When dealing with high-frequency external data ingestion—such as scraping product prices and stock availability across dozens of suppliers—coupling your client-facing search APIs directly to crawling logic is a major design risk. If a crawler slows down or goes offline, your main application is impacted. An Event-Driven Architecture (EDA) isolates these workflows using message brokers.

By leveraging AWS SNS topics and SQS queues, you can design a pipeline that processes updates asynchronously, buffering traffic spikes and protecting your primary search index from database lockups.


1. Decoupling with SQS and SNS

In our architecture, the quoting API (gos-price-quoter) does not crawl data synchronously. Instead, it writes a message to an SQS queue (cpunto-parts) containing the target part number, and immediately returns the cached search results from Elasticsearch. This keeps API response times under 50ms.

The queue triggers a Lambda crawler function asynchronously. Once the crawler fetches the latest prices, it publishes the structured result to an SNS topic (PartDescriptions).

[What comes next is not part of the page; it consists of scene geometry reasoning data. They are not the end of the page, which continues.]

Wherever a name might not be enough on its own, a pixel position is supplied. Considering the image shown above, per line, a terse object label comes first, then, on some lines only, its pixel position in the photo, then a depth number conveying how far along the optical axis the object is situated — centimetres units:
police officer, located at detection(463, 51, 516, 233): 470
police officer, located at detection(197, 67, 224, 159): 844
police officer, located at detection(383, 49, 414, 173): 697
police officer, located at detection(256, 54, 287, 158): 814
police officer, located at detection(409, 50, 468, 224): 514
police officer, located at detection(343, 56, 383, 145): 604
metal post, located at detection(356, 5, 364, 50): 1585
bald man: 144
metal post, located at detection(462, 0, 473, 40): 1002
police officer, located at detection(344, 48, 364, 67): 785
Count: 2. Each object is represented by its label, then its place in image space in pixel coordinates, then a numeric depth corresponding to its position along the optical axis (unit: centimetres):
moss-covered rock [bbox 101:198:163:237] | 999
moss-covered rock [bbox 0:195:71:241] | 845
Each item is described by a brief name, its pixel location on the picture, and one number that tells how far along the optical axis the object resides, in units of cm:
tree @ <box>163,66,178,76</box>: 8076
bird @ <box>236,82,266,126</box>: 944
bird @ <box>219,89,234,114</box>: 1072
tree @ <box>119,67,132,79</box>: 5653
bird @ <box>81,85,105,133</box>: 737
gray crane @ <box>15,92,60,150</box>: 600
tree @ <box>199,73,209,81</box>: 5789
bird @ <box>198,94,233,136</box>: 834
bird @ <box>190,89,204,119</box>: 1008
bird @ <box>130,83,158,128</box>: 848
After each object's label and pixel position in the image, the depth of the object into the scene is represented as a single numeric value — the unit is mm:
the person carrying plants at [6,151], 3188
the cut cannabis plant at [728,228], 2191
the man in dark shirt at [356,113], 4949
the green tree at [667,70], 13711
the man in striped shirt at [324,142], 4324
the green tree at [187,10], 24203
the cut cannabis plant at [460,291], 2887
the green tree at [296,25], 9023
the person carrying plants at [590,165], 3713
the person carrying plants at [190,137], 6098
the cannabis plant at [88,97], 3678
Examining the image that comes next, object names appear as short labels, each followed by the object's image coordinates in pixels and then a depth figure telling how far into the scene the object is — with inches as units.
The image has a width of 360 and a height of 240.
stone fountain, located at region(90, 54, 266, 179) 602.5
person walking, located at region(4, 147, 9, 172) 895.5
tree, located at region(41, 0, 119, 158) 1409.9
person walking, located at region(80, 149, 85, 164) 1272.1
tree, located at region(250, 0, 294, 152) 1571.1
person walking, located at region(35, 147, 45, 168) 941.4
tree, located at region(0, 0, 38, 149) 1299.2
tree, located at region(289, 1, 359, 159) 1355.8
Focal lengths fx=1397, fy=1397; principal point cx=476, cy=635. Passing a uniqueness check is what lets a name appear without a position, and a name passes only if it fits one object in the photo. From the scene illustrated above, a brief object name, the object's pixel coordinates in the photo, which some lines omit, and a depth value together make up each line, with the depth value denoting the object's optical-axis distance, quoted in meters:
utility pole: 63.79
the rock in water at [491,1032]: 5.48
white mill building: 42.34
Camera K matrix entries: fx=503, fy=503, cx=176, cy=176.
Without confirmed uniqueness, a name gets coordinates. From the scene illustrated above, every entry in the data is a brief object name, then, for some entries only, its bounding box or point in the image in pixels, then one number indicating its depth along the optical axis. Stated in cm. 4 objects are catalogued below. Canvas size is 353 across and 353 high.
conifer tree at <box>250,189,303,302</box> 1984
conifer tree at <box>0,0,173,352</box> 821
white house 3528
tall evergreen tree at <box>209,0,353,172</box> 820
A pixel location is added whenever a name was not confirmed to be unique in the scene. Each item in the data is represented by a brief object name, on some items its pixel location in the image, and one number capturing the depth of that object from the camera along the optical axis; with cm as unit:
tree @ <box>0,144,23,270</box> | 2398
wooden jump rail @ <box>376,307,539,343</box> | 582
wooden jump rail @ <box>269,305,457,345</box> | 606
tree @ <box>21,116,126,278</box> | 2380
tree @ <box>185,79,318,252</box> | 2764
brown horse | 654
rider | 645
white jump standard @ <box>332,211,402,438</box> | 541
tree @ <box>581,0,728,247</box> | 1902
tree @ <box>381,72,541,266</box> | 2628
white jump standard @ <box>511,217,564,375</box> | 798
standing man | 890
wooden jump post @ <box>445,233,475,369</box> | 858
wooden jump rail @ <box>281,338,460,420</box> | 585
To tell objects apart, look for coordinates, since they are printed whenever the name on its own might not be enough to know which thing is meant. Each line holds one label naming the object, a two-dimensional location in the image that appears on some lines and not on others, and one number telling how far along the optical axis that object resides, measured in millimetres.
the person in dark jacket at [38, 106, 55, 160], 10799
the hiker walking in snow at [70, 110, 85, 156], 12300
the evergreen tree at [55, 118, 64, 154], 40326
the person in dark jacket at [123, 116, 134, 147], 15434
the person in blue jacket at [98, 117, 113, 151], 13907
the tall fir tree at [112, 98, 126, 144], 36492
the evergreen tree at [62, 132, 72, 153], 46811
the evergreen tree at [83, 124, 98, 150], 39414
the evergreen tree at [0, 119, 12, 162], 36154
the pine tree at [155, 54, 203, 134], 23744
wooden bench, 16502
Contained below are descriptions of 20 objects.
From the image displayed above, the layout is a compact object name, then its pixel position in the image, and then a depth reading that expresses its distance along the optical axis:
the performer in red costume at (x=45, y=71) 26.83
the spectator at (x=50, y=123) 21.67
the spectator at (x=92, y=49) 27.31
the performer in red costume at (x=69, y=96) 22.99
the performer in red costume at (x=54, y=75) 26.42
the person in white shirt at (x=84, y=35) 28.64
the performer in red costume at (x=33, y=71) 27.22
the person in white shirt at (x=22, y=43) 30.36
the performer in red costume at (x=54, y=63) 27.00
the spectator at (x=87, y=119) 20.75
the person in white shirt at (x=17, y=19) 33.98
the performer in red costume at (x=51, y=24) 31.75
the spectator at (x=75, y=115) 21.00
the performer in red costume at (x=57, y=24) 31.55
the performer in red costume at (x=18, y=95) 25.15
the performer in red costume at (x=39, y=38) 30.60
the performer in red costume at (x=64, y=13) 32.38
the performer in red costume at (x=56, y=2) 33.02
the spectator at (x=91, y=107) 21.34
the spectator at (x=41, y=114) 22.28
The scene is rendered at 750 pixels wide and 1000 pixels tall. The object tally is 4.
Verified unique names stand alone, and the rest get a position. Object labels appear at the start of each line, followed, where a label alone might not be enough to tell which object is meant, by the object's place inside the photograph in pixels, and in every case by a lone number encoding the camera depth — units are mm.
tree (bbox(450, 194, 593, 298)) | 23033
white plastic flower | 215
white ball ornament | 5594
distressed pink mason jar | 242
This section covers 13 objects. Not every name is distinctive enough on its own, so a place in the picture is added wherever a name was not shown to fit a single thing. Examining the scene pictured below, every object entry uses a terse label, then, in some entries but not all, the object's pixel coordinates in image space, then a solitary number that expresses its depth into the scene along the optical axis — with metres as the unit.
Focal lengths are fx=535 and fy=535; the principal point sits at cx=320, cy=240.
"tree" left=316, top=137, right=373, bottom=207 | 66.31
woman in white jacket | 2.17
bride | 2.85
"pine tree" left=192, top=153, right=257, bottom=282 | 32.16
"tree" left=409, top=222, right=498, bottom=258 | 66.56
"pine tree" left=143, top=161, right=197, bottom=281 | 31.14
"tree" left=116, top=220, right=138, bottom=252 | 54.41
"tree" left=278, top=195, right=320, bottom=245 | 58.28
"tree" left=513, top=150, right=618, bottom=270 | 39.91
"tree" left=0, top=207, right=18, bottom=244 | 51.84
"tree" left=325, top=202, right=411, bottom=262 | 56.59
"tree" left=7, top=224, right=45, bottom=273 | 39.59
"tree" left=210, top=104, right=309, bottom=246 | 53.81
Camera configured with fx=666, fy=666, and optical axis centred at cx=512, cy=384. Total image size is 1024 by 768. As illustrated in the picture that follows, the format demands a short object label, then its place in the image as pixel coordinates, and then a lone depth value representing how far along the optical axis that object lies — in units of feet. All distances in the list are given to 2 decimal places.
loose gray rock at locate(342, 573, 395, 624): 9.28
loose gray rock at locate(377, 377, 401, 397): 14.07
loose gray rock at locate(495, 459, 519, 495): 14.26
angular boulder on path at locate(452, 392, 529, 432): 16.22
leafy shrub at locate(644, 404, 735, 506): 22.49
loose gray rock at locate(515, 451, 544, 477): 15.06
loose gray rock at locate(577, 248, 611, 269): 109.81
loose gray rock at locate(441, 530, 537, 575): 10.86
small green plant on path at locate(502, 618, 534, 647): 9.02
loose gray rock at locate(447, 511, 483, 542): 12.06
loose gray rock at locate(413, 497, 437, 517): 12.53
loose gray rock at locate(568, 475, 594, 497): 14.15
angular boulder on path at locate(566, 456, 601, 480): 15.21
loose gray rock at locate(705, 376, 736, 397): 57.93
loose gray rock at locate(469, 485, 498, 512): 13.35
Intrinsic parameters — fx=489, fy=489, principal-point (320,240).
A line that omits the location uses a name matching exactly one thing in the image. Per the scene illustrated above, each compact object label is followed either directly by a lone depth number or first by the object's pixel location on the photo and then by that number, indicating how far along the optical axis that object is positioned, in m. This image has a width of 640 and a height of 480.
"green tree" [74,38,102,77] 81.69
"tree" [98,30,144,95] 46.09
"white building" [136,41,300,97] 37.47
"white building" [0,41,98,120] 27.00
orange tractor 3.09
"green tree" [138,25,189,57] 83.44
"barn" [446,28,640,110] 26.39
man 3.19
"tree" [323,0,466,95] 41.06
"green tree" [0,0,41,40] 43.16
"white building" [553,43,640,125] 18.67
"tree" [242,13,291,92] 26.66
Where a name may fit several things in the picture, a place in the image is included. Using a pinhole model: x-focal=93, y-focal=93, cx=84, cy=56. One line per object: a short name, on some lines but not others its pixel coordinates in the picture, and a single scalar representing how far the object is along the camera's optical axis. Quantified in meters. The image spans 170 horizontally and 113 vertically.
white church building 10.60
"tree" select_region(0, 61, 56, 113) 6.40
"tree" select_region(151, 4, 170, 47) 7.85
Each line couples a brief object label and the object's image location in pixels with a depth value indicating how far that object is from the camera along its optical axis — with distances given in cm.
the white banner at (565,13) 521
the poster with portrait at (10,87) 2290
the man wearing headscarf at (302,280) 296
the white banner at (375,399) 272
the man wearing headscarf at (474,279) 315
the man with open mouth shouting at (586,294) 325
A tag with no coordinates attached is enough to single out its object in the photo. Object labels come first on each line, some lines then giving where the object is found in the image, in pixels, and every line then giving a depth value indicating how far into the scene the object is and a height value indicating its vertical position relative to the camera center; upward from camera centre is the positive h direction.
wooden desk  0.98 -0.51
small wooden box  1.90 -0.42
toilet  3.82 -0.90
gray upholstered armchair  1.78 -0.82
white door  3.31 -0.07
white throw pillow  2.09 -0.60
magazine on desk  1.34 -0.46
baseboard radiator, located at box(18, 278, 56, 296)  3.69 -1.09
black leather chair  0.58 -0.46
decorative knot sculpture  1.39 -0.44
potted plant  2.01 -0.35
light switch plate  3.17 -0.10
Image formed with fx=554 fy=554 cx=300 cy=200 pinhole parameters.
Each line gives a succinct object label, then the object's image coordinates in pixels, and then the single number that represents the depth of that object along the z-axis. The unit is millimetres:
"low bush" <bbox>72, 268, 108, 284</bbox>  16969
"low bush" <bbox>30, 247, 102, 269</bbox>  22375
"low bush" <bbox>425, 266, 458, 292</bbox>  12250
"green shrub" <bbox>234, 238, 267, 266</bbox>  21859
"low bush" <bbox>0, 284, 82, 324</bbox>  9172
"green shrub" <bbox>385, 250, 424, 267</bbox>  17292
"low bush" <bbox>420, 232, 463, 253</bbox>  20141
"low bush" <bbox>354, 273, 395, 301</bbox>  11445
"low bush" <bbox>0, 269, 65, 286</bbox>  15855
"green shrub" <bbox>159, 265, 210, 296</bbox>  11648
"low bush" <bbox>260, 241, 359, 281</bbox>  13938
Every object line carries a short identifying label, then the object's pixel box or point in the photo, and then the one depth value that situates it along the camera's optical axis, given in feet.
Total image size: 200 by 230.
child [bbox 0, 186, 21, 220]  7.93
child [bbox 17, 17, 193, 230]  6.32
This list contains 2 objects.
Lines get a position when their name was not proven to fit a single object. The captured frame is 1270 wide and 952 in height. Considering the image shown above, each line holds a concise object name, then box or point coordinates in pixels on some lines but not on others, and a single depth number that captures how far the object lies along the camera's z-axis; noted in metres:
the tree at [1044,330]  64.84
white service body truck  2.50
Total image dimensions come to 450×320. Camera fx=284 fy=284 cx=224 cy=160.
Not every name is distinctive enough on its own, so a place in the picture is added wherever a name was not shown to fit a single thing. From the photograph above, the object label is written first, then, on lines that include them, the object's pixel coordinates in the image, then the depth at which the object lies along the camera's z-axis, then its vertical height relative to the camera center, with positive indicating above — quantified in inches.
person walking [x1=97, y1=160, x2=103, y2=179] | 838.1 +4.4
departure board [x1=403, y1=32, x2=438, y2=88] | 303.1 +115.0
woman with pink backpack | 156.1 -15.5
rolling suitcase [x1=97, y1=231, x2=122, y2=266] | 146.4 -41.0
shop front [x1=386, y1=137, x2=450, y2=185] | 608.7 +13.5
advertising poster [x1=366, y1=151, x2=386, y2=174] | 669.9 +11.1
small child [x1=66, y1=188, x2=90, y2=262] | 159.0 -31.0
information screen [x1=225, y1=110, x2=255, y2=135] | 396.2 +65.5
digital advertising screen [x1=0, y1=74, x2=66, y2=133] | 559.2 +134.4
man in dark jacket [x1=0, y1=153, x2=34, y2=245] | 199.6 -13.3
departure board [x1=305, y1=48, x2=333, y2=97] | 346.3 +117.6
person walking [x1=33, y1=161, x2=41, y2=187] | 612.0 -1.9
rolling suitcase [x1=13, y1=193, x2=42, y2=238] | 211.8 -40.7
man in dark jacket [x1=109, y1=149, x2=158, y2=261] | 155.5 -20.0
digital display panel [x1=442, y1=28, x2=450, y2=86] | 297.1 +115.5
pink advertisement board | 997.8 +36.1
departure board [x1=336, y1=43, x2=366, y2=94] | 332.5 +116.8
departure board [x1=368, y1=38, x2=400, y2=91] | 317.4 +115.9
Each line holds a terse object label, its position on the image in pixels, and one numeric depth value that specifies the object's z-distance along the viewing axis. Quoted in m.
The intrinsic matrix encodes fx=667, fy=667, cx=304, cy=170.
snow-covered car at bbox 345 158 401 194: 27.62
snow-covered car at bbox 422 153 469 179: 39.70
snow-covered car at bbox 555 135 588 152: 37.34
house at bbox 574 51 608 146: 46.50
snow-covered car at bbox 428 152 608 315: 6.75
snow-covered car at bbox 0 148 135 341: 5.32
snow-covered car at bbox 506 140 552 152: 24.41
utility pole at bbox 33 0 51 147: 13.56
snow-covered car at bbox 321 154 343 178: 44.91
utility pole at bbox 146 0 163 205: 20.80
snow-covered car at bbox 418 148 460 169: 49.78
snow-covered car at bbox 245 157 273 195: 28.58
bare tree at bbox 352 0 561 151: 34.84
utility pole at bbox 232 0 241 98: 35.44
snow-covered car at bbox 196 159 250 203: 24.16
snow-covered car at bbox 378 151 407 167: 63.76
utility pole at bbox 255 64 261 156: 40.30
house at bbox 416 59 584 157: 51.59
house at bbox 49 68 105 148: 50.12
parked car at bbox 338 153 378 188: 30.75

This topic fans out the message to multiple subscribers, including the database persister and audit loggers.

2. The Fan-Out Pattern

The SNS fan-out pattern allows multiple downstream microservices to consume the same event independently without modifying the crawler code:

# Publishing crawl results to SNS in Python
import boto3
import json

sns_client = boto3.client('sns', region_name='us-east-1')

def publish_part_update(part_number, price_data):
    message = {
        "part_number": part_number,
        "prices": price_data,
        "timestamp": datetime.utcnow().isoformat()
    }
    response = sns_client.publish(
        TopicArn='arn:aws:sns:us-east-1:123456789012:PartDescriptions',
        Message=json.dumps(message)
    )
    return response['MessageId']

This event-driven approach ensures that downstream persistence or analysis failures never impact the upstream ingestion rate.